**** Records for this task ****
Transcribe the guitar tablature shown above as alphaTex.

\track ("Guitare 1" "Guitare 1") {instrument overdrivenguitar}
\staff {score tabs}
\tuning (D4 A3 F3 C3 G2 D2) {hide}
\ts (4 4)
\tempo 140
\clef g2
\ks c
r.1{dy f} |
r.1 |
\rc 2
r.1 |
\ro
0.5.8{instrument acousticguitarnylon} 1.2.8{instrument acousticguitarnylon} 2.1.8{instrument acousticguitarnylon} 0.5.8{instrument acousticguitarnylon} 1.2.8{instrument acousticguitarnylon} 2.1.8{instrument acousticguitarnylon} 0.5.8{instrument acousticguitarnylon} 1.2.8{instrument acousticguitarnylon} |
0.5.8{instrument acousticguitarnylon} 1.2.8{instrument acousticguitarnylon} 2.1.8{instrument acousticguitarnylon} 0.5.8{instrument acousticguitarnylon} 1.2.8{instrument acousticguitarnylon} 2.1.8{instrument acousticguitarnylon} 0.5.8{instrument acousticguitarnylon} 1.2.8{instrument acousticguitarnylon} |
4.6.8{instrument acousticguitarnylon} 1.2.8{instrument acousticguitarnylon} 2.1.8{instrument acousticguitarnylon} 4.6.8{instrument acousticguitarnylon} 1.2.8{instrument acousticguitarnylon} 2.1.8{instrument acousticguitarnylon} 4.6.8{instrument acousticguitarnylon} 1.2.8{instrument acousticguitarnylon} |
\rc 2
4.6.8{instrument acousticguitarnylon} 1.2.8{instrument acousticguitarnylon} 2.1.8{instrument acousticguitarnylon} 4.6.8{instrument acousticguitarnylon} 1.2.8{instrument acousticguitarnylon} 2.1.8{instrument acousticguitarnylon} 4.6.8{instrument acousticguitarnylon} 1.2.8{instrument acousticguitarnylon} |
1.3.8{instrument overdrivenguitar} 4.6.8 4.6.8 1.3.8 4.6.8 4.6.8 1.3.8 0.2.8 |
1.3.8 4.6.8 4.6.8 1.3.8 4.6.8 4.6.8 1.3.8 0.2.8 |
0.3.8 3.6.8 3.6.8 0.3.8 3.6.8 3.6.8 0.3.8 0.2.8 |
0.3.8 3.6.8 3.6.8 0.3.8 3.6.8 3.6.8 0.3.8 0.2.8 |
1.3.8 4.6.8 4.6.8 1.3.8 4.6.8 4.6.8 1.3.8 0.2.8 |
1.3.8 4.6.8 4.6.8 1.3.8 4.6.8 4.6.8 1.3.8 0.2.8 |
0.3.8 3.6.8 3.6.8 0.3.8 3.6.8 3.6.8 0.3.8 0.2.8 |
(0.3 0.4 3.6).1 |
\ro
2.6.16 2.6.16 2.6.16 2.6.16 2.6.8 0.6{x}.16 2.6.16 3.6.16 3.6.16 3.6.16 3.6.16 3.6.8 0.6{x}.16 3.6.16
****
▸ Work to do: Count the lines in the entries above that contain the string "overdrivenguitar". Reply with the number only.

▸ Full output: 2